| WHAT NEEDS TO BE DONE |
Scan the listing below. Return every line containing the string "estados".

| EXERCISE INPUT |
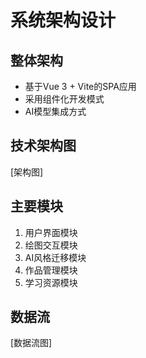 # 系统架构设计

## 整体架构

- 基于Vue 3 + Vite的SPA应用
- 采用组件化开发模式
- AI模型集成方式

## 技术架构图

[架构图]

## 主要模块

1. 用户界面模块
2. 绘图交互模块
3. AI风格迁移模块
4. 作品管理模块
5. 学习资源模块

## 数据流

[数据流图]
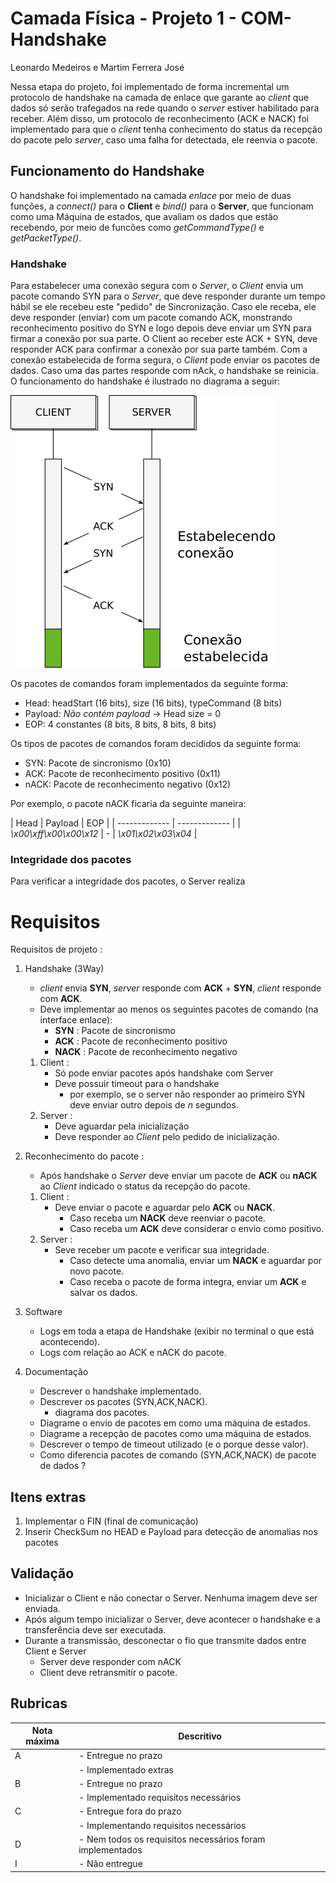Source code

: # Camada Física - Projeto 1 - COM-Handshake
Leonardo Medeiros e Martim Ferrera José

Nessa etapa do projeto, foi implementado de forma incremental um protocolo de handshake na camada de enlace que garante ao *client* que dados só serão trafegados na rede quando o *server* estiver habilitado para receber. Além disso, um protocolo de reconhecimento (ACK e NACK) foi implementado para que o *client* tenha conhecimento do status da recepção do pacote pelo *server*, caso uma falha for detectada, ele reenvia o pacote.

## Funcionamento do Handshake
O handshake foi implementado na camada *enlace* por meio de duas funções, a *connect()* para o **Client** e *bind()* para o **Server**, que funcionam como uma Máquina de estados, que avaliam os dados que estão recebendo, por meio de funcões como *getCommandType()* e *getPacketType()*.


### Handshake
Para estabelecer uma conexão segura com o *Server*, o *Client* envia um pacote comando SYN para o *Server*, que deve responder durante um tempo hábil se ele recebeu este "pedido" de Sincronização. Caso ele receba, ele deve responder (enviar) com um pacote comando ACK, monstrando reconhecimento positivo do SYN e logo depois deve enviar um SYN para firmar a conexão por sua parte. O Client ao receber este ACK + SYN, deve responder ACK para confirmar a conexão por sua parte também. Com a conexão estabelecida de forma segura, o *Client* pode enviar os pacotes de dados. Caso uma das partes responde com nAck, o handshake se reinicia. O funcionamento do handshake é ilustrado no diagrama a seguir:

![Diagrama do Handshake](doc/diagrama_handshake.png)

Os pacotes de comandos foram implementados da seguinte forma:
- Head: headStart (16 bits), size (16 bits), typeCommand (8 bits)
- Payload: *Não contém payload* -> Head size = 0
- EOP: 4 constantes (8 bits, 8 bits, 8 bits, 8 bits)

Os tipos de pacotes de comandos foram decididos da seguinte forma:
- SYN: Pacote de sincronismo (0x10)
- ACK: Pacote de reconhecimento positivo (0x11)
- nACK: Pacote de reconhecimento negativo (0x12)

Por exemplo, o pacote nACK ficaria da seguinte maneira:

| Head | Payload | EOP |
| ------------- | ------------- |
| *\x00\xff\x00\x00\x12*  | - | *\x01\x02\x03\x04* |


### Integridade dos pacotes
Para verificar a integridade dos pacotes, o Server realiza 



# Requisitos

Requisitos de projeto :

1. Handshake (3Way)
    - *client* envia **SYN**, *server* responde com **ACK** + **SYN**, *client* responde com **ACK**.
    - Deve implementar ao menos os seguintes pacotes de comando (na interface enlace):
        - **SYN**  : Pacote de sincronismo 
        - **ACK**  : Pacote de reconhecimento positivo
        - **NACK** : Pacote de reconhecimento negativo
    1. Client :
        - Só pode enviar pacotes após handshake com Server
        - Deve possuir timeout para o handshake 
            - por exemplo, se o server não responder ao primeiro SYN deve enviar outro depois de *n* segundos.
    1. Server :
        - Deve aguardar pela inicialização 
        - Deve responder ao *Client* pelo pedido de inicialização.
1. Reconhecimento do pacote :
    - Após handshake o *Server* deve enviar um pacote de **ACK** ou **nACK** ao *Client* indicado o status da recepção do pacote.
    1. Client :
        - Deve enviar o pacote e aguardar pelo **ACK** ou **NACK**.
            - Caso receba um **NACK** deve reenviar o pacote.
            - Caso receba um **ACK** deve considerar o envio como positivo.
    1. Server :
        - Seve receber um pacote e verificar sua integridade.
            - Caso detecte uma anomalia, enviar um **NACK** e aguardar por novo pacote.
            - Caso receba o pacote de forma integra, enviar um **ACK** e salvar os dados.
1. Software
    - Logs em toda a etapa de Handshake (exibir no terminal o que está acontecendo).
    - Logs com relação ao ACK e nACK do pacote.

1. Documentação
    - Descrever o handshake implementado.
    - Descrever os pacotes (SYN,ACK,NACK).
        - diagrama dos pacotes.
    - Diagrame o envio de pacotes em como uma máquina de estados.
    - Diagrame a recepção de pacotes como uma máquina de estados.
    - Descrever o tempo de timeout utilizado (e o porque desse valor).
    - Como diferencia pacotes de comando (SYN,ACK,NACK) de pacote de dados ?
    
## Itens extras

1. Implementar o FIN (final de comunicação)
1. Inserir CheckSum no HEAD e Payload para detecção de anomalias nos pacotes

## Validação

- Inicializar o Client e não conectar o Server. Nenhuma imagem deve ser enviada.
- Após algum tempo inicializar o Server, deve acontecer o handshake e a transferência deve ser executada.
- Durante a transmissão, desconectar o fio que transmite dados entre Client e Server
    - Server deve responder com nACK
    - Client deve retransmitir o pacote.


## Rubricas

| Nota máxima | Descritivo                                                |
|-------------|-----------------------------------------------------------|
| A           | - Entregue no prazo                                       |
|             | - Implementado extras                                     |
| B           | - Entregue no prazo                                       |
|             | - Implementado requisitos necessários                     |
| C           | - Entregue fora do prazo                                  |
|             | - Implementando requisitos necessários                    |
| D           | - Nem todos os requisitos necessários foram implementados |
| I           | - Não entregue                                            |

| WRITTEN SOLUTION |
O handshake foi implementado na camada *enlace* por meio de duas funções, a *connect()* para o **Client** e *bind()* para o **Server**, que funcionam como uma Máquina de estados, que avaliam os dados que estão recebendo, por meio de funcões como *getCommandType()* e *getPacketType()*.
    - Diagrame o envio de pacotes em como uma máquina de estados.
    - Diagrame a recepção de pacotes como uma máquina de estados.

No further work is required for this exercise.